Data listing ->
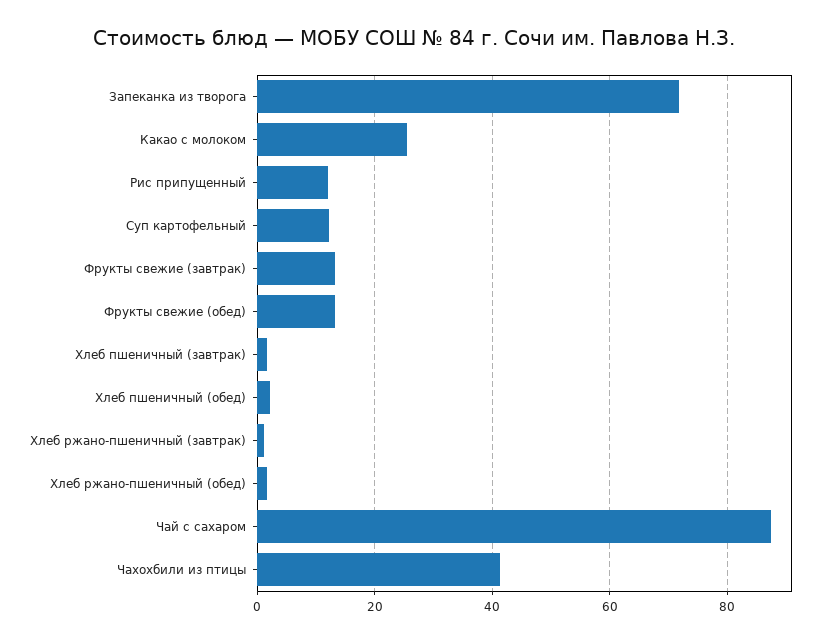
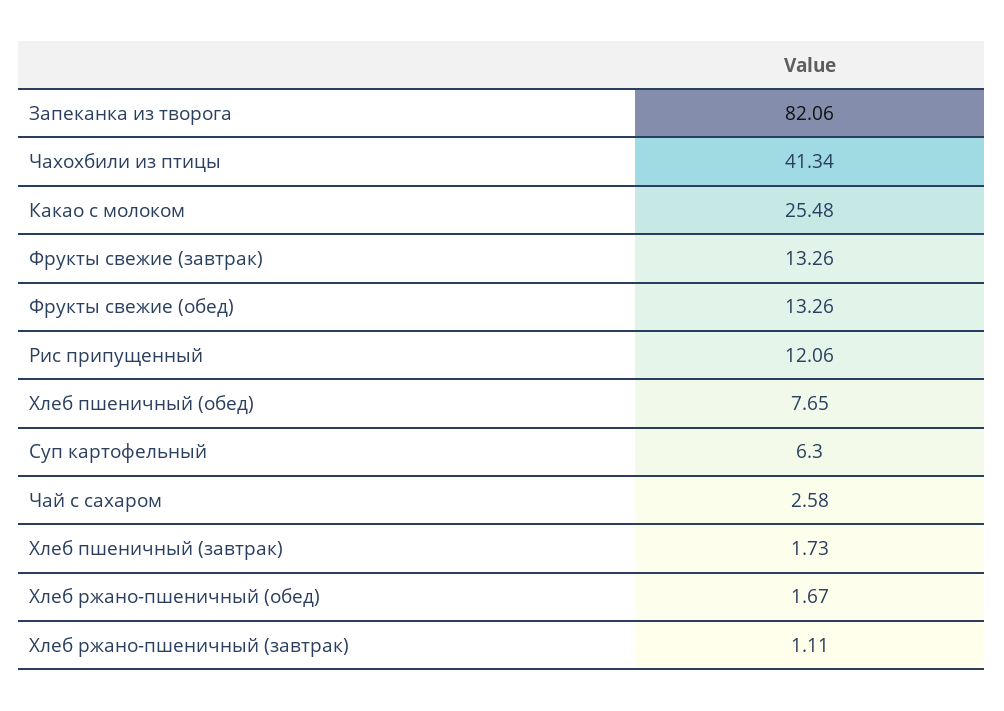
  {
-   "Запеканка из творога": 72,
+   "Запеканка из творога": 82.06,
    "Какао с молоком": 25.48,
    "Рис припущенный": 12.06,
-   "Суп картофельный": 12,
+   "Суп картофельный": 6.3,
    "Фрукты свежие (завтрак)": 13.26,
    "Фрукты свежие (обед)": 13.26,
    "Хлеб пшеничный (завтрак)": 1.73,
-   "Хлеб пшеничный (обед)": 2,
+   "Хлеб пшеничный (обед)": 7.65,
    "Хлеб ржано-пшеничный (завтрак)": 1.11,
    "Хлеб ржано-пшеничный (обед)": 1.67,
-   "Чай с сахаром": 88,
+   "Чай с сахаром": 2.58,
    "Чахохбили из птицы": 41.34
  }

What you should do -> Repeat the listing exactly, minus its pictures.

Task output ->
  {
-   "Запеканка из творога": 72,
+   "Запеканка из творога": 82.06,
    "Какао с молоком": 25.48,
    "Рис припущенный": 12.06,
-   "Суп картофельный": 12,
+   "Суп картофельный": 6.3,
    "Фрукты свежие (завтрак)": 13.26,
    "Фрукты свежие (обед)": 13.26,
    "Хлеб пшеничный (завтрак)": 1.73,
-   "Хлеб пшеничный (обед)": 2,
+   "Хлеб пшеничный (обед)": 7.65,
    "Хлеб ржано-пшеничный (завтрак)": 1.11,
    "Хлеб ржано-пшеничный (обед)": 1.67,
-   "Чай с сахаром": 88,
+   "Чай с сахаром": 2.58,
    "Чахохбили из птицы": 41.34
  }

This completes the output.